Why is this meaningful in any way?

People who eat more ultra processed foods probably have other unhealthy Habits

I doubt someone who exercises, gets good sleep, eats mostly healthy would suffer from increasing their ultra processed food intake


I hope you are only reacting to the headline. The study is very impressive - can you imagine doing anything for 30 years straight?! Also, it’s one thing to say “ya know I hear sugar is bad for you” and quite another to say “it can absolutely increase odds of death here’s data:”

Sugar sweetened and artificially sweetened beverages (1.09, 1.07 to 1.12), dairy based desserts (1.07, 1.04 to 1.10), and ultra-processed breakfast food (1.04, 1.02 to 1.07) were also associated with higher all cause mortality.

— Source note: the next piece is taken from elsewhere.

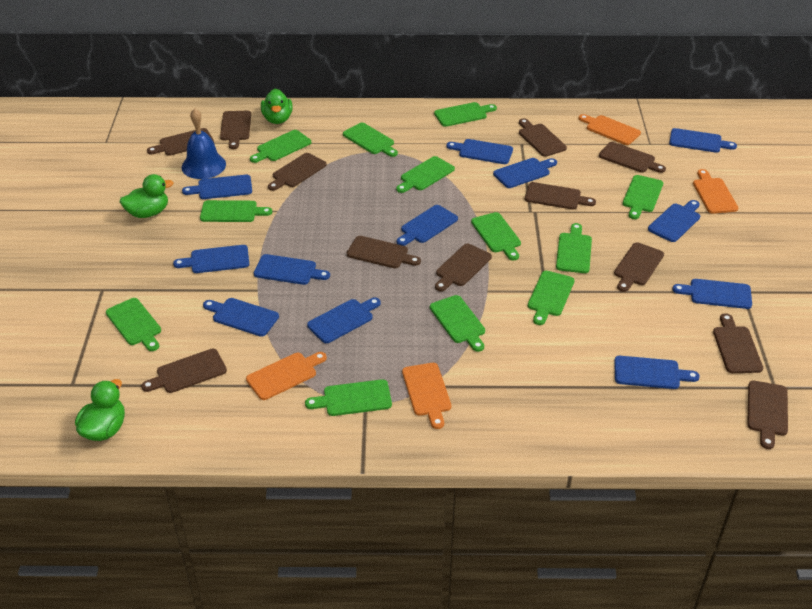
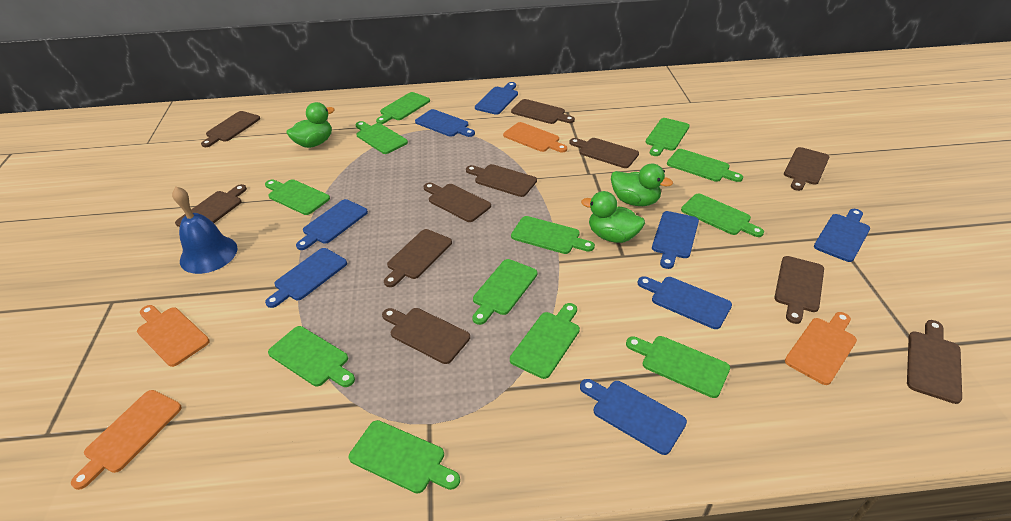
blue cutting board: 12 -> 8
brown cutting board: 12 -> 11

“absolutely increase odds of death”

It doesn't say that.

It says "associated with higher all cause mortality".


Previously on HN [1] (106 points, 2 months ago, 112 comments) [0](76 points, 33 comments)

[0]: https://news.ycombinator.com/item?id=39598699 [1]: https://news.ycombinator.com/item?id=39675111


There are certain ultra processed foods that can be easily cataloged as bad for your health. (McDonald’s menu, I’m looking at you). The line gets a lot blurrier when we talk about certain vegetable oils or vegetables milks.

If anyone has a good meta study on these hyper processed foods that might actually be good. I’d appreciate it.


The most important characteristic of "Ultra-processed" food seems to be the removal of fiber. Removing fiber reduces satiety (making it easy to each much more without feeling full), and increases the glycemic index (creating huge spikes in blood sugar).


No associations found with the two most common causes of death (cardiovascular disease and cancer). So… what deaths does that leave? Pneumonia? Aneurysms? Car accidents?


"Ultra-processed food consumption accounts for 57% of daily energy intake among adults and 67% among youths in the US according to the National Health and Nutrition Examination Survey (NHANES)"

!!


Surprise, surprise: man made plastic that looks like food is not good for you. I know, I know: eat my cereals and whole grains and shut up.